WHAT NEEDS TO BE DONE: Rewrite every row below, replacing each occurrence of "фестиваля" with "праздника" and keeping all other text unchanged. Leave the pictures out of your answer.

[DATA EXTRACTS]

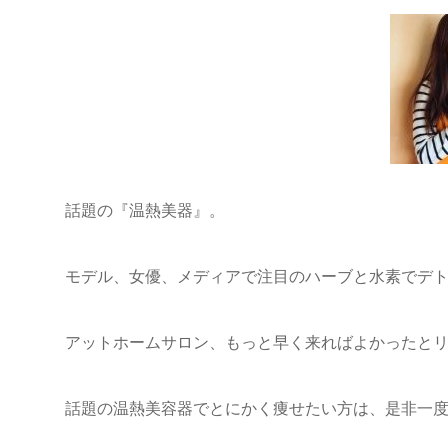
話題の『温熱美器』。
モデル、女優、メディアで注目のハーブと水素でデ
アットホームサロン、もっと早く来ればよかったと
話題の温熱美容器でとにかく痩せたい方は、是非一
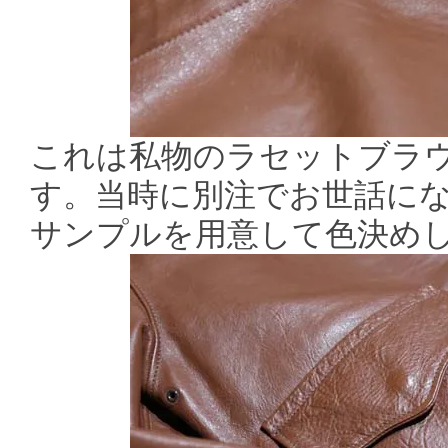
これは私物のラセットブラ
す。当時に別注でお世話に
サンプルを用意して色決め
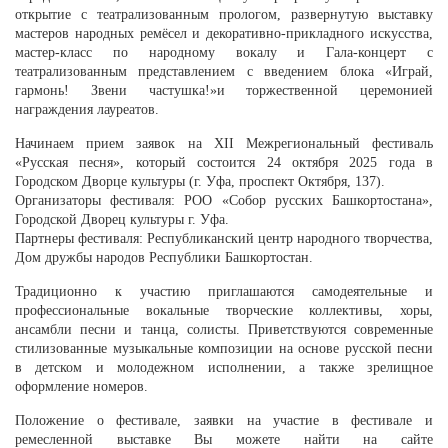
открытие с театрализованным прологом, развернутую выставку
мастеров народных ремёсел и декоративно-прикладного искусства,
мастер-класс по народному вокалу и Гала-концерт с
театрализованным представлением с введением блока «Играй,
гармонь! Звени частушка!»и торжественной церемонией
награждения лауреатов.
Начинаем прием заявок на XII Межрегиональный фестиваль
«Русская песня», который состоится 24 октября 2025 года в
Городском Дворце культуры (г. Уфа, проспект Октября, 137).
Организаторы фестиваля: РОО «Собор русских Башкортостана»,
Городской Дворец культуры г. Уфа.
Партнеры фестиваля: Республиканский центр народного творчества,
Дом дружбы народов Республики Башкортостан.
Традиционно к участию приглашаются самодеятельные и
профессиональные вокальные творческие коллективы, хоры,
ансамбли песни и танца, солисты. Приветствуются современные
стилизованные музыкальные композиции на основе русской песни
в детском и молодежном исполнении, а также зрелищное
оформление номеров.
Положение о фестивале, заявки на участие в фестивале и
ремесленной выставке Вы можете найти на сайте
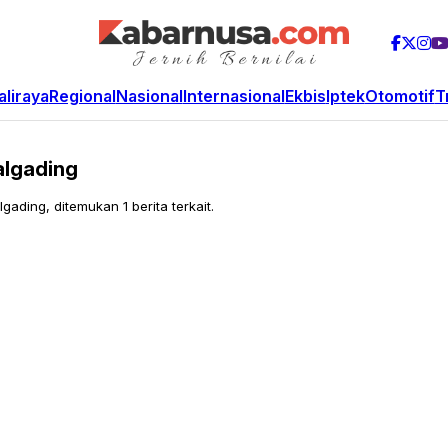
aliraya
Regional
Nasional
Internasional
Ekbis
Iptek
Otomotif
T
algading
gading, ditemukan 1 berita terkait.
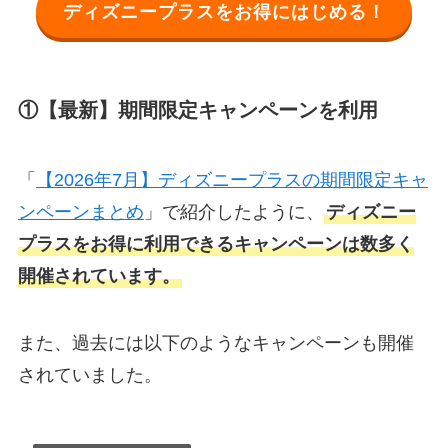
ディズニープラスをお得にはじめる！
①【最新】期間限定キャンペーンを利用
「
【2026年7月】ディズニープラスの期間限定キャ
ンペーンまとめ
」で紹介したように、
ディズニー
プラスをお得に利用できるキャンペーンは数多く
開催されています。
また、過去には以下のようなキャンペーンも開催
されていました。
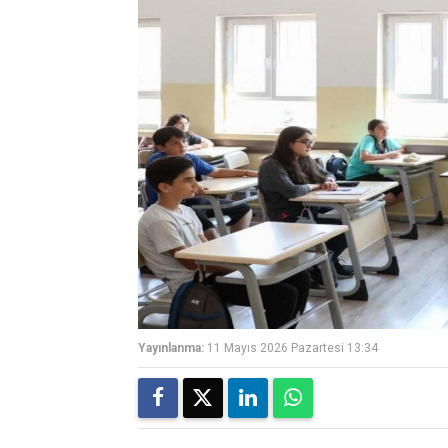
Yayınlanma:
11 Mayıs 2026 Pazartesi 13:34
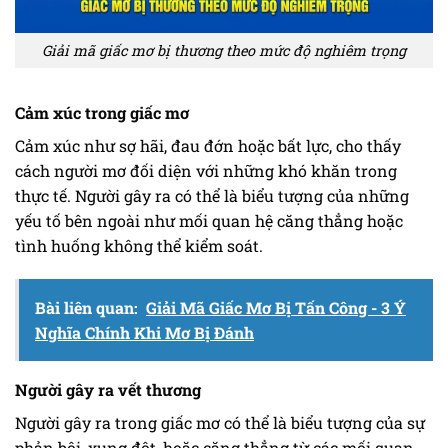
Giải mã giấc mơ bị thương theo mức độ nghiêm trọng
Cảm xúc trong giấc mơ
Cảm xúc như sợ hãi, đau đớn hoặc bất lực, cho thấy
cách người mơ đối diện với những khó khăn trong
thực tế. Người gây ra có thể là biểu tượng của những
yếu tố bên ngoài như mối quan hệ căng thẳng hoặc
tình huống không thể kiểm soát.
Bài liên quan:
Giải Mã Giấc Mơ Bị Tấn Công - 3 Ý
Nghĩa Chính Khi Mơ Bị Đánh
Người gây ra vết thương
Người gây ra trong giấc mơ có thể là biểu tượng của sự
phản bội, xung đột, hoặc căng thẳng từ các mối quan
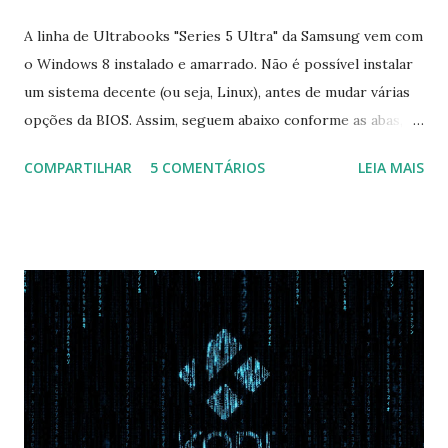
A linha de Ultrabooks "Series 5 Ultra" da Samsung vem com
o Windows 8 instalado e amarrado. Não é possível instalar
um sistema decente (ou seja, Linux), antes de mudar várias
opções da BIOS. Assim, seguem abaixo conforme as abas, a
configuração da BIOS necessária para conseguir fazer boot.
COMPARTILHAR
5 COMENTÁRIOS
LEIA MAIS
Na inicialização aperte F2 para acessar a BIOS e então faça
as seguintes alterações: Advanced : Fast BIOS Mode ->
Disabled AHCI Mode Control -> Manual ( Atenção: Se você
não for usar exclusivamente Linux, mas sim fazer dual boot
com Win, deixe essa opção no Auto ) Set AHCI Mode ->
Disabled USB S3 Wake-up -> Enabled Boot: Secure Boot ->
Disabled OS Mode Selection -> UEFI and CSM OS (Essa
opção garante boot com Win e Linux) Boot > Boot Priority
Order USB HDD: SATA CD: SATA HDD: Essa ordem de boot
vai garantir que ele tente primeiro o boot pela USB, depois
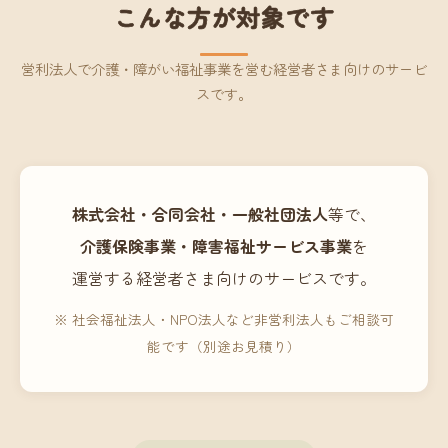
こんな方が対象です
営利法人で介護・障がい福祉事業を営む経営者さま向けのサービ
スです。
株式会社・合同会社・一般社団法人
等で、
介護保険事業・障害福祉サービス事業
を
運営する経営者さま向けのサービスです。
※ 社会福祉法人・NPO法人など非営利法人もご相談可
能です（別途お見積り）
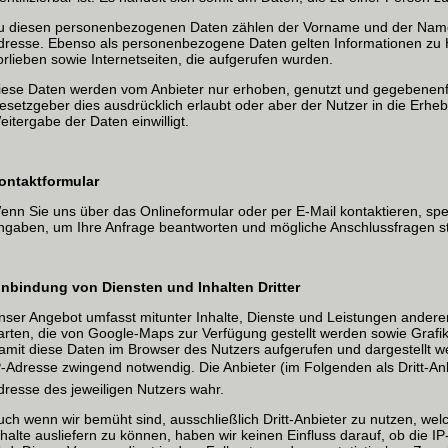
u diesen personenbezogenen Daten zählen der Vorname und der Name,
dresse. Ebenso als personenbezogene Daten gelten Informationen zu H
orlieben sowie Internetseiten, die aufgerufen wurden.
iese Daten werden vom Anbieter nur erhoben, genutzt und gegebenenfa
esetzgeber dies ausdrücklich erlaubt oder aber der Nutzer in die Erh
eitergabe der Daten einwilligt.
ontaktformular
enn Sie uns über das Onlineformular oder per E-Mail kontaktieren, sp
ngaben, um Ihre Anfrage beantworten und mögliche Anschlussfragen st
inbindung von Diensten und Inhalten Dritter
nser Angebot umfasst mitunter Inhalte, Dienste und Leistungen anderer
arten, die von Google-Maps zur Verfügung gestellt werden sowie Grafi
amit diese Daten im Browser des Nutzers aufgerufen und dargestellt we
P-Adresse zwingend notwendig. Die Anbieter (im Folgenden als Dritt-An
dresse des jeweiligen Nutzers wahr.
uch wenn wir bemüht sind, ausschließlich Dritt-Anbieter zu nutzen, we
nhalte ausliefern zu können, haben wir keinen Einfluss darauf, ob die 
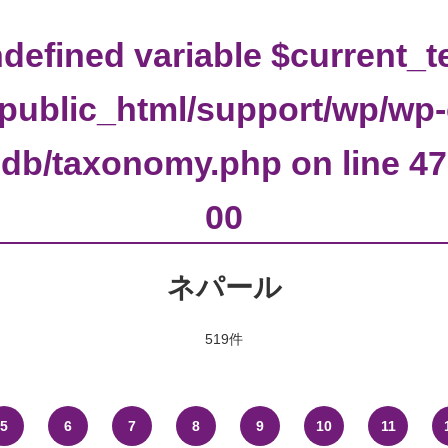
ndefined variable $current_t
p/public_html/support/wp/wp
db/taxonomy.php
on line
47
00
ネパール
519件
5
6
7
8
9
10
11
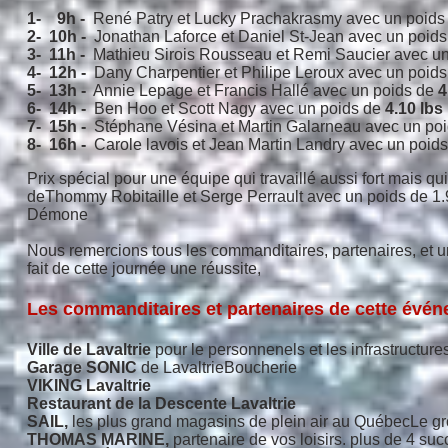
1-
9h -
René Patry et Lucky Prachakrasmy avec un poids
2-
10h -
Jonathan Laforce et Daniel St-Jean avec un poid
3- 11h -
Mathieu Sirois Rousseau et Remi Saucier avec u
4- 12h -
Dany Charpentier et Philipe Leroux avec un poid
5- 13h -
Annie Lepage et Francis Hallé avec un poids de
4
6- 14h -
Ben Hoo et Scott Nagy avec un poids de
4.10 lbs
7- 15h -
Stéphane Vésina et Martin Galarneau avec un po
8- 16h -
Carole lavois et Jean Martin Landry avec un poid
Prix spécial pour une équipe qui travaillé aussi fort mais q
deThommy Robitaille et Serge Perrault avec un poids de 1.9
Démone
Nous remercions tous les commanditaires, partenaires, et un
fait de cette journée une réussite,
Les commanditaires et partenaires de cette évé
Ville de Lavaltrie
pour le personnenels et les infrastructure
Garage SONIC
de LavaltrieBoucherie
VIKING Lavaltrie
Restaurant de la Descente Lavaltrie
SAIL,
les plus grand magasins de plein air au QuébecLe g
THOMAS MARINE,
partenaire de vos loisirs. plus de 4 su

[/DATA EXTRACTS]

OUTPUT FOR THIS TASK:
話題の『温熱美器』。
モデル、女優、メディアで注目のハーブと水素でデ
アットホームサロン、もっと早く来ればよかったと
話題の温熱美容器でとにかく痩せたい方は、是非一
これは私物のラセットブラ
す。当時に別注でお世話に
サンプルを用意して色決め
открытие с театрализованным прологом, развернутую выставку
мастеров народных ремёсел и декоративно-прикладного искусства,
мастер-класс по народному вокалу и Гала-концерт с
театрализованным представлением с введением блока «Играй,
гармонь! Звени частушка!»и торжественной церемонией
награждения лауреатов.
Начинаем прием заявок на XII Межрегиональный фестиваль
«Русская песня», который состоится 24 октября 2025 года в
Городском Дворце культуры (г. Уфа, проспект Октября, 137).
Организаторы праздника: РОО «Собор русских Башкортостана»,
Городской Дворец культуры г. Уфа.
Партнеры праздника: Республиканский центр народного творчества,
Дом дружбы народов Республики Башкортостан.
Традиционно к участию приглашаются самодеятельные и
профессиональные вокальные творческие коллективы, хоры,
ансамбли песни и танца, солисты. Приветствуются современные
стилизованные музыкальные композиции на основе русской песни
в детском и молодежном исполнении, а также зрелищное
оформление номеров.
Положение о фестивале, заявки на участие в фестивале и
ремесленной выставке Вы можете найти на сайте
aliraya
Regional
Nasional
Internasional
Ekbis
Iptek
Otomotif
T
algading
gading, ditemukan 1 berita terkait.
ディズニープラスをお得にはじめる！
①【最新】期間限定キャンペーンを利用
「
【2026年7月】ディズニープラスの期間限定キャ
ンペーンまとめ
」で紹介したように、
ディズニー
プラスをお得に利用できるキャンペーンは数多く
開催されています。
また、過去には以下のようなキャンペーンも開催
されていました。
Yayınlanma:
11 Mayıs 2026 Pazartesi 13:34
Giải mã giấc mơ bị thương theo mức độ nghiêm trọng
Cảm xúc trong giấc mơ
Cảm xúc như sợ hãi, đau đớn hoặc bất lực, cho thấy
cách người mơ đối diện với những khó khăn trong
thực tế. Người gây ra có thể là biểu tượng của những
yếu tố bên ngoài như mối quan hệ căng thẳng hoặc
tình huống không thể kiểm soát.
Bài liên quan:
Giải Mã Giấc Mơ Bị Tấn Công - 3 Ý
Nghĩa Chính Khi Mơ Bị Đánh
Người gây ra vết thương
Người gây ra trong giấc mơ có thể là biểu tượng của sự
phản bội, xung đột, hoặc căng thẳng từ các mối quan
A linha de Ultrabooks "Series 5 Ultra" da Samsung vem com
o Windows 8 instalado e amarrado. Não é possível instalar
um sistema decente (ou seja, Linux), antes de mudar várias
opções da BIOS. Assim, seguem abaixo conforme as abas, a
configuração da BIOS necessária para conseguir fazer boot.
COMPARTILHAR
5 COMENTÁRIOS
LEIA MAIS
Na inicialização aperte F2 para acessar a BIOS e então faça
as seguintes alterações: Advanced : Fast BIOS Mode ->
Disabled AHCI Mode Control -> Manual ( Atenção: Se você
não for usar exclusivamente Linux, mas sim fazer dual boot
com Win, deixe essa opção no Auto ) Set AHCI Mode ->
Disabled USB S3 Wake-up -> Enabled Boot: Secure Boot ->
Disabled OS Mode Selection -> UEFI and CSM OS (Essa
opção garante boot com Win e Linux) Boot > Boot Priority
Order USB HDD: SATA CD: SATA HDD: Essa ordem de boot
vai garantir que ele tente primeiro o boot pela USB, depois
こんな方が対象です
営利法人で介護・障がい福祉事業を営む経営者さま向けのサービ
スです。
株式会社・合同会社・一般社団法人
等で、
介護保険事業・障害福祉サービス事業
を
運営する経営者さま向けのサービスです。
※ 社会福祉法人・NPO法人など非営利法人もご相談可
能です（別途お見積り）
u diesen personenbezogenen Daten zählen der Vorname und der Name,
dresse. Ebenso als personenbezogene Daten gelten Informationen zu H
orlieben sowie Internetseiten, die aufgerufen wurden.
iese Daten werden vom Anbieter nur erhoben, genutzt und gegebenenfa
esetzgeber dies ausdrücklich erlaubt oder aber der Nutzer in die Erh
eitergabe der Daten einwilligt.
ontaktformular
enn Sie uns über das Onlineformular oder per E-Mail kontaktieren, sp
ngaben, um Ihre Anfrage beantworten und mögliche Anschlussfragen st
inbindung von Diensten und Inhalten Dritter
nser Angebot umfasst mitunter Inhalte, Dienste und Leistungen anderer
arten, die von Google-Maps zur Verfügung gestellt werden sowie Grafi
amit diese Daten im Browser des Nutzers aufgerufen und dargestellt we
P-Adresse zwingend notwendig. Die Anbieter (im Folgenden als Dritt-An
dresse des jeweiligen Nutzers wahr.
uch wenn wir bemüht sind, ausschließlich Dritt-Anbieter zu nutzen, we
nhalte ausliefern zu können, haben wir keinen Einfluss darauf, ob die 
ndefined variable $current_t
p/public_html/support/wp/wp
db/taxonomy.php
on line
47
00
ネパール
519件
5
6
7
8
9
10
11
1-
9h -
René Patry et Lucky Prachakrasmy avec un poids
2-
10h -
Jonathan Laforce et Daniel St-Jean avec un poid
3- 11h -
Mathieu Sirois Rousseau et Remi Saucier avec u
4- 12h -
Dany Charpentier et Philipe Leroux avec un poid
5- 13h -
Annie Lepage et Francis Hallé avec un poids de
4
6- 14h -
Ben Hoo et Scott Nagy avec un poids de
4.10 lbs
7- 15h -
Stéphane Vésina et Martin Galarneau avec un po
8- 16h -
Carole lavois et Jean Martin Landry avec un poid
Prix spécial pour une équipe qui travaillé aussi fort mais q
deThommy Robitaille et Serge Perrault avec un poids de 1.9
Démone
Nous remercions tous les commanditaires, partenaires, et un
fait de cette journée une réussite,
Les commanditaires et partenaires de cette évé
Ville de Lavaltrie
pour le personnenels et les infrastructure
Garage SONIC
de LavaltrieBoucherie
VIKING Lavaltrie
Restaurant de la Descente Lavaltrie
SAIL,
les plus grand magasins de plein air au QuébecLe g
THOMAS MARINE,
partenaire de vos loisirs. plus de 4 su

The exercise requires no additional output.